Often in life we find we need a bigger house, because we have too much stuff

Or we get a storage unit for all of our extra stuff we don’t need right now, but we also don’t want to throw it away… 

We love our stuff. 

I am Move theory

We’ve been told this great lie in our society, the short version is “more stuff will make you happy”

See the Lie goes like this. 

Imagine you are outside, in the rain, and naked, cold, and hungry. 
You’re suffering, you are very unhappy. 

I come along, I see you suffering, and I decide to help you out…
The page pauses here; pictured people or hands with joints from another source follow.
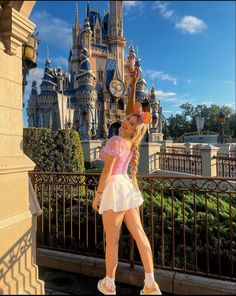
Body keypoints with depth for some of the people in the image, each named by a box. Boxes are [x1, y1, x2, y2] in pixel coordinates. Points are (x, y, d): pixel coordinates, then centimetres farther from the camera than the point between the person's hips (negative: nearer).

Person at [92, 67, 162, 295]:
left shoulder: (116, 141, -17)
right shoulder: (130, 141, 5)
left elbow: (107, 171, -17)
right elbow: (130, 108, 12)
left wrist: (97, 194, -8)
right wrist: (133, 84, 12)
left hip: (115, 188, -8)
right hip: (127, 187, 8)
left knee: (112, 241, 6)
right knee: (138, 233, 9)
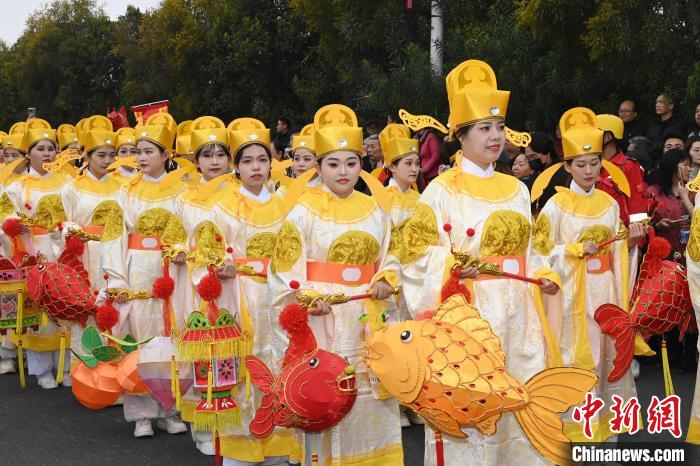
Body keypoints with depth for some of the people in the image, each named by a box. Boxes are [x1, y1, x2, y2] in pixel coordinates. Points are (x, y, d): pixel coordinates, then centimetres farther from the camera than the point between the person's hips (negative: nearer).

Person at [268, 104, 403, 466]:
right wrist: (305, 298, -21)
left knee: (369, 395, 9)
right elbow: (285, 270, -6)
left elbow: (388, 258, 17)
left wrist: (386, 281, -3)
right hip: (322, 317, -4)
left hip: (368, 320, 4)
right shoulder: (304, 211, -4)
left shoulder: (374, 211, 9)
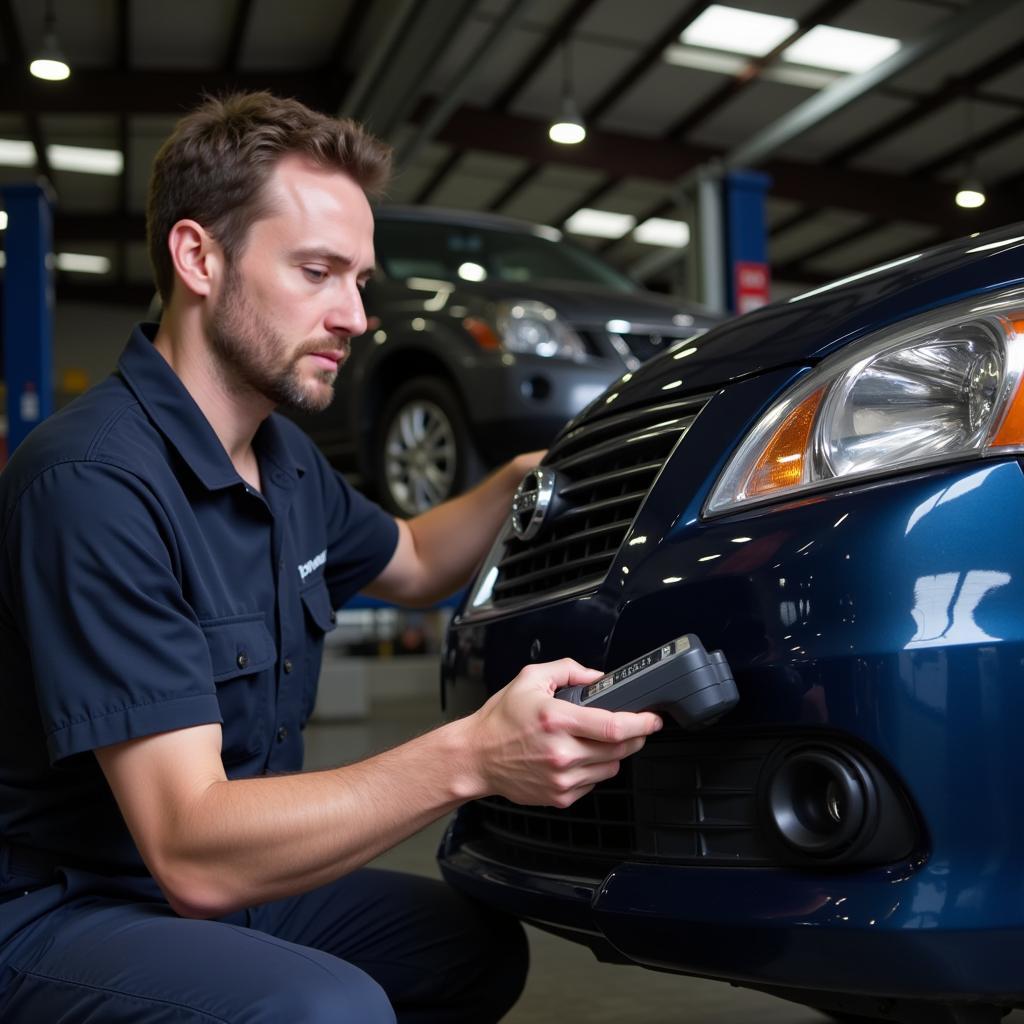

Well how am I going to help?

I’m going to give you some clothes, something warm to wear.  I’m going to give you some shelter, bring you inside a house.  And I’m going to give you some food, something hot to eat. 
Maybe I’ll give you a soft bed, a blanket and nice pillow. 

Well now all of the sudden you are feeling a little bit better,
you’re a little bit happy.  All because I gave you a little bit of stuff. 

Well hear comes the great lie….

If a little bit of stuff takes you from suffering & miserable, to Happy,

Well then a lot of stuff will make you a lot of happy. 

That first part is true, when you have zero, a little bit of stuff can improve your situation and bring you a little bit of happiness. 

The lie is the second part…

A lot of stuff will not bring you a lot of happiness. 


Take some time this week to simplify

           Get rid of some stuff

           Simplify at the dinner table

           Simplify at the coffee shop…

           Simplify your wardrobe

           Simplify your prayer life

           Simplify your financial life


Love God, and Love one another. 

It’s all the easy and it’s all the hard.